Populist and decentralized, the Uncutters came about after an article in The Nation by contributor Johann Hari titled "How to Build a Progressive Tea Party." Like a similar Uncut UK movement, they use Twitter and Facebook to foment real-life actions going beyond passive point-and-click "activism." At a time when Congress has proposed $1 billion in cuts to Head Start Programs and when public-sector workers in Wisconsin fight to prevent pensions from disappearing into state coffers, the upstart movement says that uncollected taxes are the solution to the country's financial woes.

"The $3 in my pocket is more than the 2009 tax liability of Bank of America, Citigroup and ExxonMobil combined," says Joanne Gifford, a US Uncut coordinator from Napa County. Between 1998 and 2005, an annual average of 1.3 million U.S. companies paid no income taxes, according to a report by the Government Accountability Office (GAO). Adds Gifford, "I paid more in taxes than these giant corporations."

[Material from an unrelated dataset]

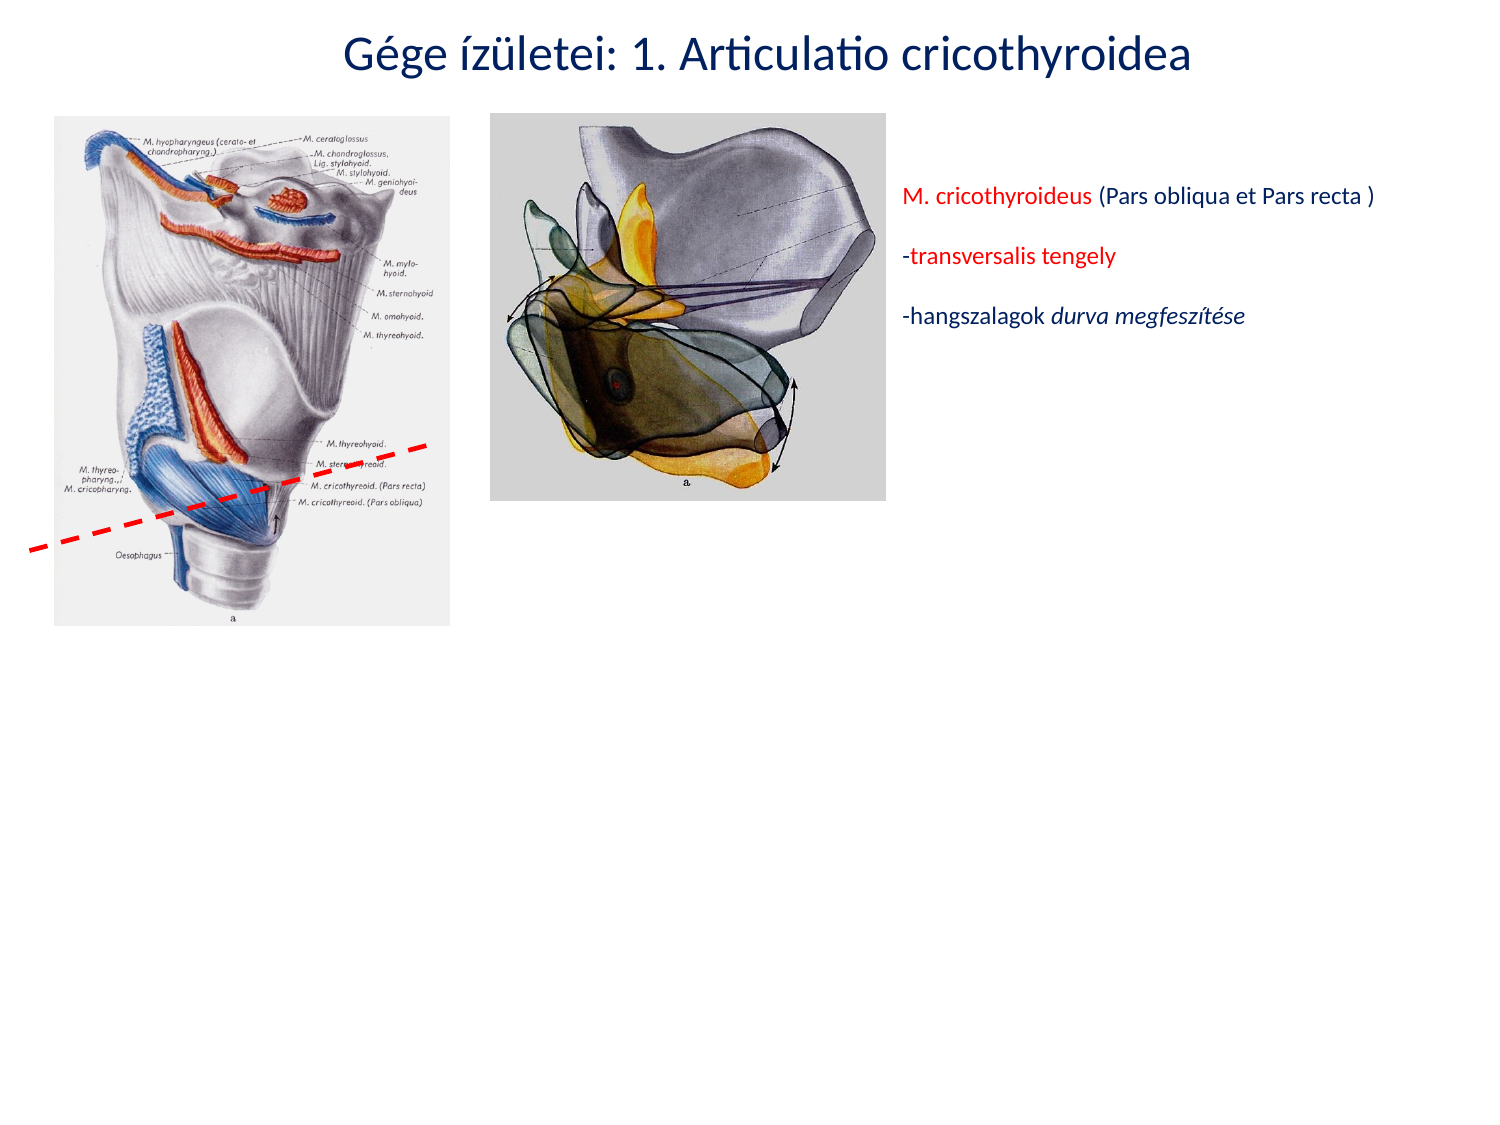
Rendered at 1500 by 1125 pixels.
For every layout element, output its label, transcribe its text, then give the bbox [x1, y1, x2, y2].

picture [489, 113, 886, 501]
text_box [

Some claim that this is simply business as usual. Pulitzer-Prize-winning investigative journalist David Cay Johnston, author of Free Lunch: How the Wealthiest Americans Enrich Themselves at Government Expense (And Stick You with the Bill), points to corporate tax havens in places like the Cayman Islands as a root cause of multinational companies evading payment.

"Everything down in those places is simply a symbol moved around on pieces of paper. It has nothing to do with economic substance," says Johnston by phone from Rochester, N.Y. Bank of America funnels its income through 115 foreign tax haven subsidiaries, and it isn't alone. The GAO also reported that 83 of the 100 largest U.S. companies squirrel away money in such havens.

"Congress has written all of these laws that favor various kinds of business interests," Johnston adds, explaining that complicated tax codes benefit corporations rather than the "average Joe Sixpack."

Tom Rollison, a retired woodworker from Novato, participated in the San Francisco protests to fight what he perceives as the "overt war on the working-class people," and views the Uncutters as a much-needed example of true populism in action.

"There's an inherent falseness to the Tea Party, where it's supposed to be this grassroots movement, but as we all know it's a creature of people like the Koch brothers and their billionaire buddies, who are just showering all kinds of money on it," says Rollison. "It's amazing that there hasn't been a more, shall we say, 'educated' populist movement."

Gifford thinks the Uncutters is just that movement. "When people find out the truth about it," she says, "they're shocked and outraged."

More actions are planned by US Uncut in the coming weeks and months. And though it remains to be seen whether their rapid-fire energy can grow into an actual force to be reckoned with—like the Tea Party, whose members won elections across the country last November—their existence answers the 21st-century call for a liberal movement that actually instigates people to action.

"The fact that the movement is decentralized is a very good sign, strategically speaking," says Cynthia Boaz, an assistant professor at Sonoma State University who specializes in nonviolent action and civil resistance. "I think the movement will grow quickly, as it has an authentic and truly populist message that is likely to resonate across all social and political spectrums."